(Supplied entries begins)

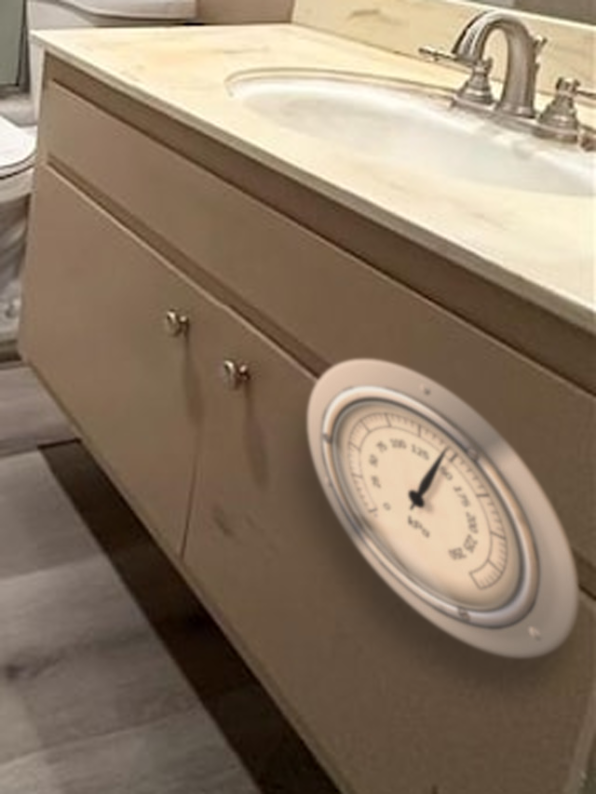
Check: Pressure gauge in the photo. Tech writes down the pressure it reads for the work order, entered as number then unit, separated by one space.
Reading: 145 kPa
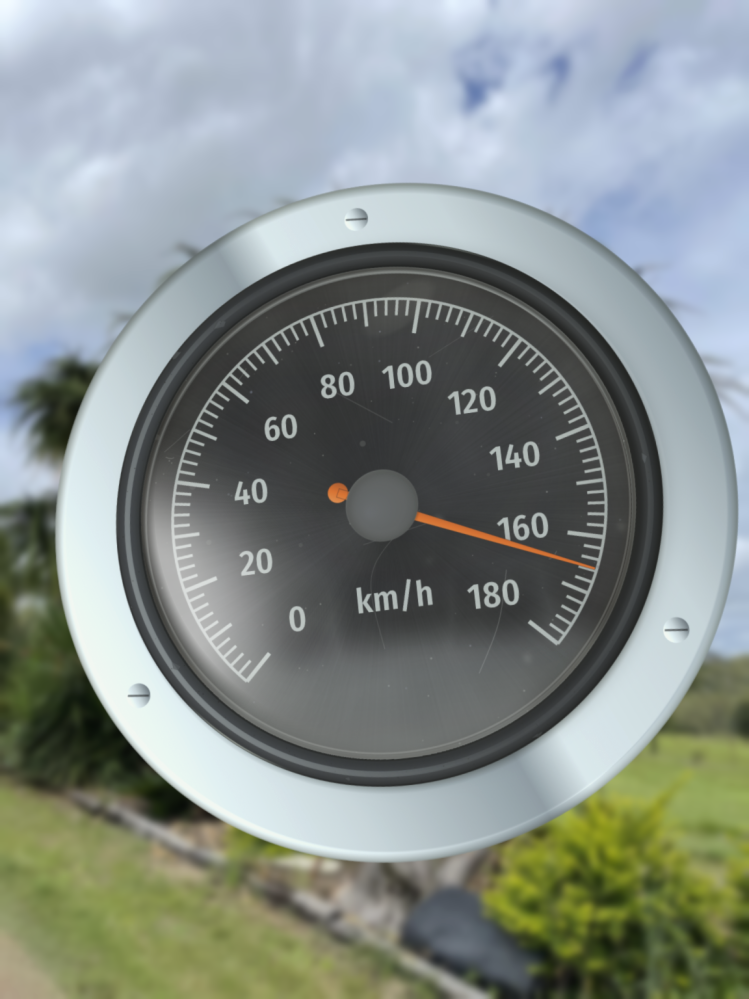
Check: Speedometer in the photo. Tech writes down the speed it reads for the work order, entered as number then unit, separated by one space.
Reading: 166 km/h
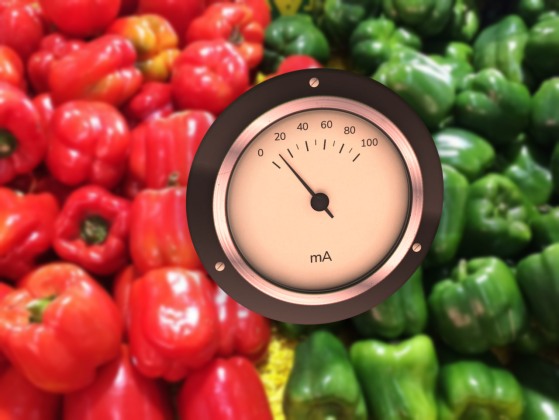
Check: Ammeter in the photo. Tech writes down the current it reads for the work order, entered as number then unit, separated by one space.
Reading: 10 mA
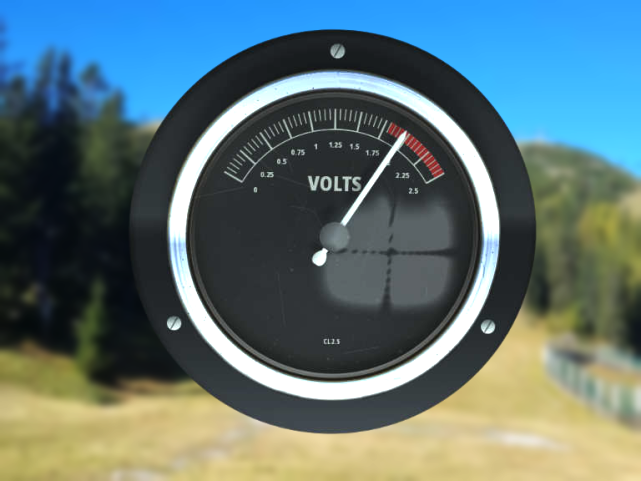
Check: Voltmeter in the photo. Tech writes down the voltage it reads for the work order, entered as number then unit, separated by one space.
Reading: 1.95 V
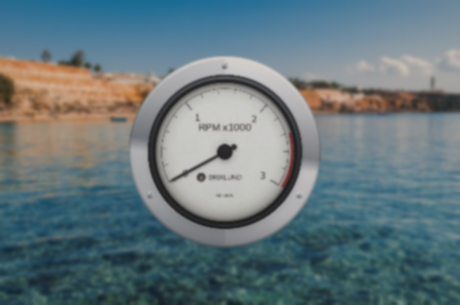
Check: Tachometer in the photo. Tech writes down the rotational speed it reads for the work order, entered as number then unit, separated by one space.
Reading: 0 rpm
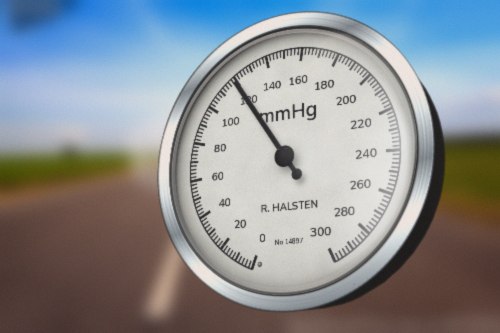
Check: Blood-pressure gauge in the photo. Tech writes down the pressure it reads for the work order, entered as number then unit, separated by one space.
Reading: 120 mmHg
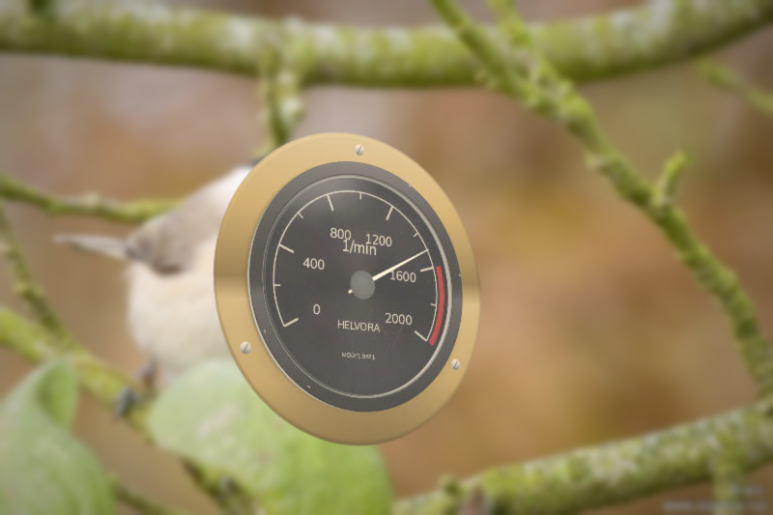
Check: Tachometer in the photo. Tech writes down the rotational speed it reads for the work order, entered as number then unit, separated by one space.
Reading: 1500 rpm
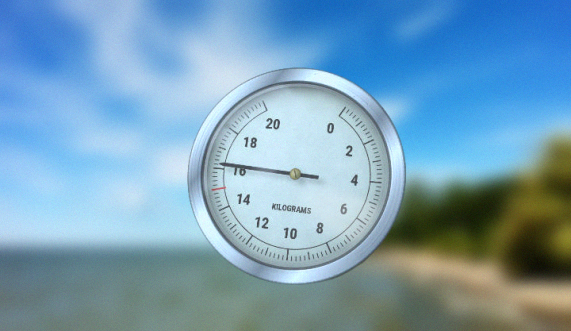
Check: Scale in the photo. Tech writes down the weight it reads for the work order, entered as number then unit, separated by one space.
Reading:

(Supplied entries ends)

What you should do:
Copy all of the records above word for word, leaving out the pictures.

Final answer:
Check: Pressure gauge in the photo. Tech writes down the pressure it reads for the work order, entered as number then unit, separated by one space.
Reading: 145 kPa
Check: Speedometer in the photo. Tech writes down the speed it reads for the work order, entered as number then unit, separated by one space.
Reading: 166 km/h
Check: Ammeter in the photo. Tech writes down the current it reads for the work order, entered as number then unit, separated by one space.
Reading: 10 mA
Check: Voltmeter in the photo. Tech writes down the voltage it reads for the work order, entered as number then unit, separated by one space.
Reading: 1.95 V
Check: Tachometer in the photo. Tech writes down the rotational speed it reads for the work order, entered as number then unit, separated by one space.
Reading: 0 rpm
Check: Blood-pressure gauge in the photo. Tech writes down the pressure it reads for the work order, entered as number then unit, separated by one space.
Reading: 120 mmHg
Check: Tachometer in the photo. Tech writes down the rotational speed it reads for the work order, entered as number then unit, separated by one space.
Reading: 1500 rpm
Check: Scale in the photo. Tech writes down the weight it reads for the work order, entered as number then unit, separated by one space.
Reading:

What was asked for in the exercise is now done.